Searchers recovered the body of a man who was missing and presumed dead following a helicopter crash in Southeast Alaska on Friday.
David William King, 53, of Sutton, was found deceased Monday around 11 a.m., about three-fourths of a mile south of the crash site, near Lituya Bay, in Glacier Bay National Park and Preserve, Alaska State Troopers said in an online dispatch.
King was the owner of Last Frontier Air Ventures in Palmer, which provides helicopter flights.

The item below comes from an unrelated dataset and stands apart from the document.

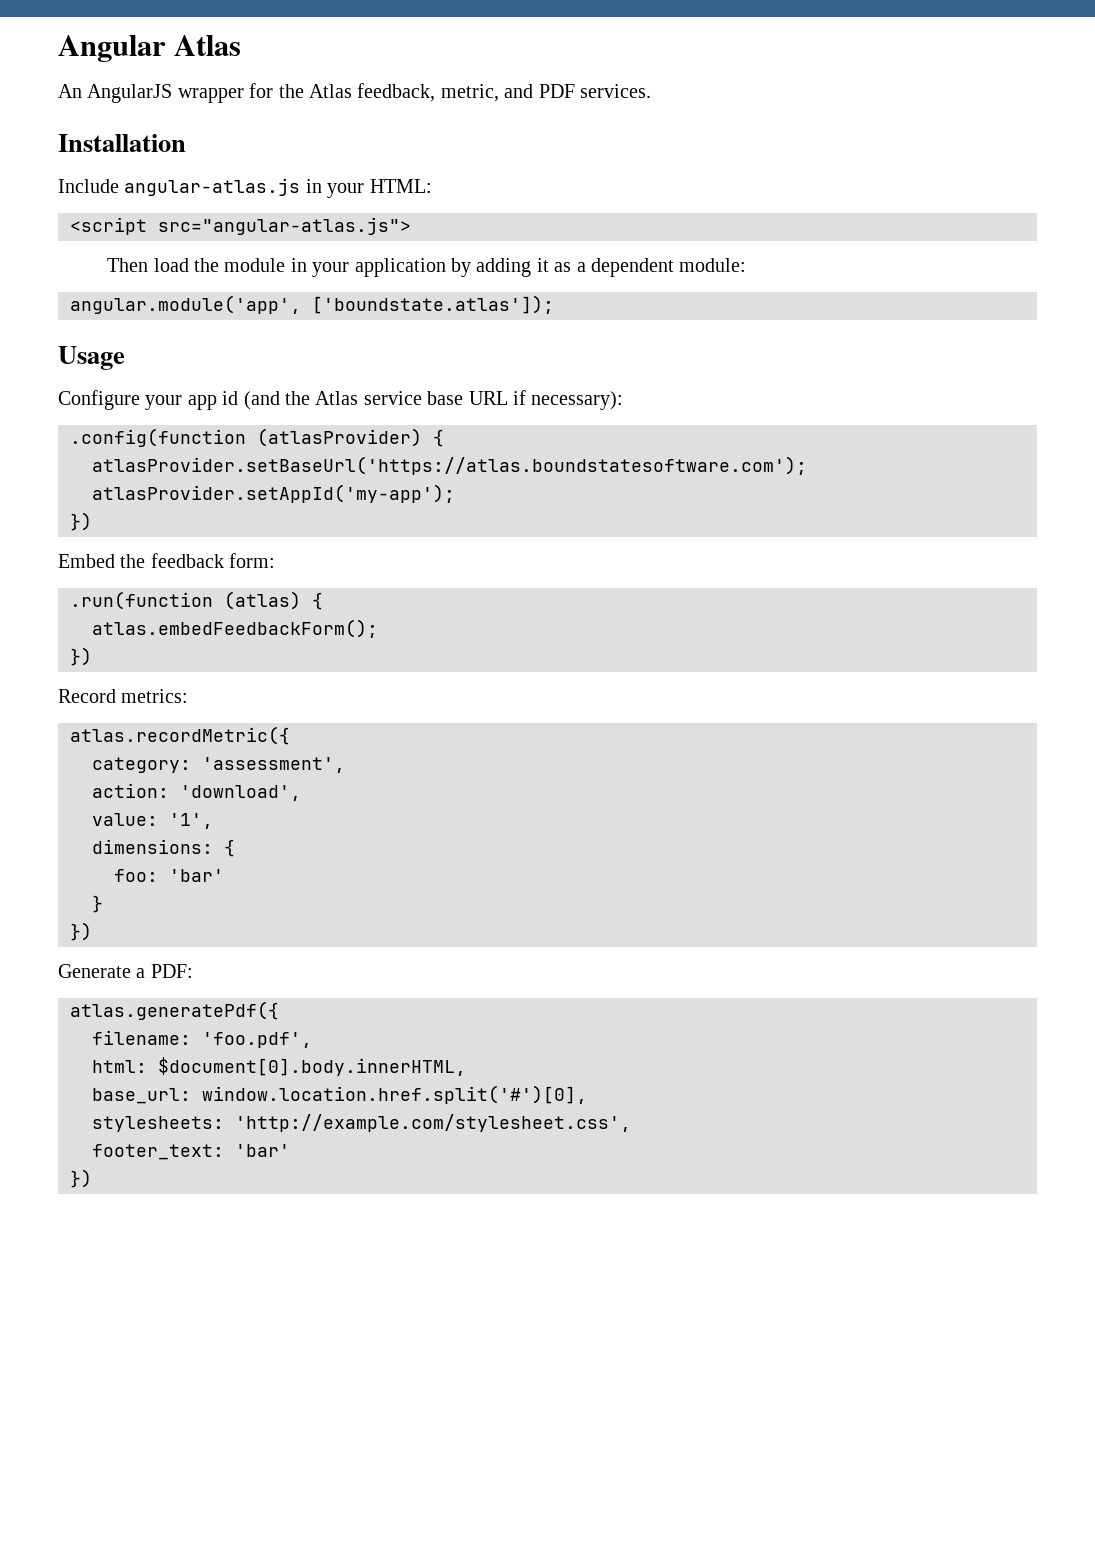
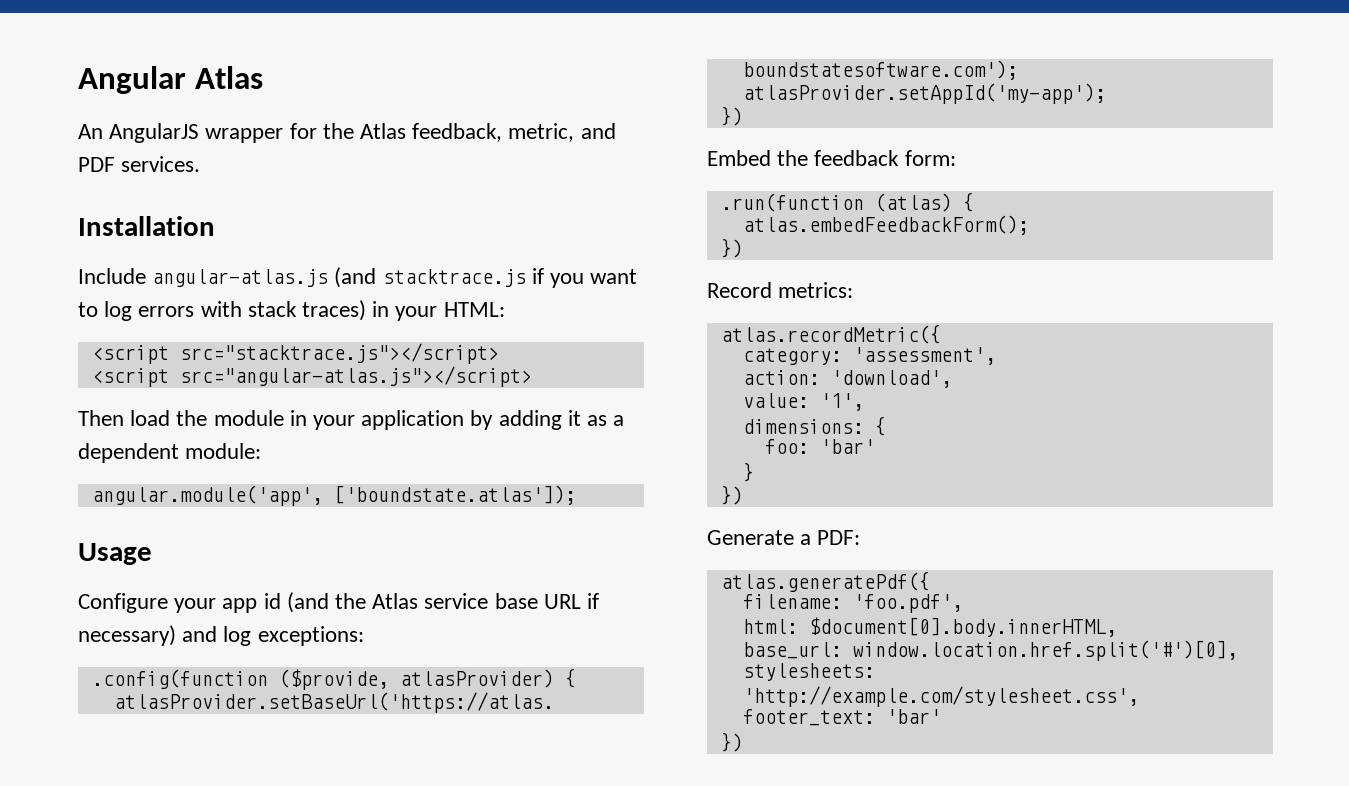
(301, 187) none -> [334,267,638,288] [78,300,367,321] (and stacktrace.js if you want to log errors with stack traces)
[158,217,411,235] src="angular-atlas.js"> -> [179,343,499,364] [91,366,532,387] src="stacktrace.js"></script> // <script src="angular-atlas.js"></script>
[531,391,624,410] necessary): -> [78,625,364,646] necessary) and log exceptions:
[257,428,422,447] (atlasProvider) -> [278,669,554,690] ($provide, atlasProvider)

Presumed dead in the crash are Anchorage business owner Josh Pepperd, 42, his son, Andrew, 11.
Aiden Pepperd, 14, was the sole survivor of the helicopter crash. Pepperd was rescued by Coast Guard personnel from a beach about 3 miles from Lituya Bay, and was taken to an Anchorage hospital.
The group was traveling across the country in a new helicopter that Pepperd, owner of Davis Constructors and Engineers, had acquired from Airbus Helicopters in Texas.
Some of the wreckage washed ashore. A search comprised of the U.S. Coast Guard, the Alaska Air National Guard and Civil Air Patrol was suspended on Sunday afternoon, with no signs that the three had survived.
King's body was sent to the State Medical Examiner Officer, troopers said.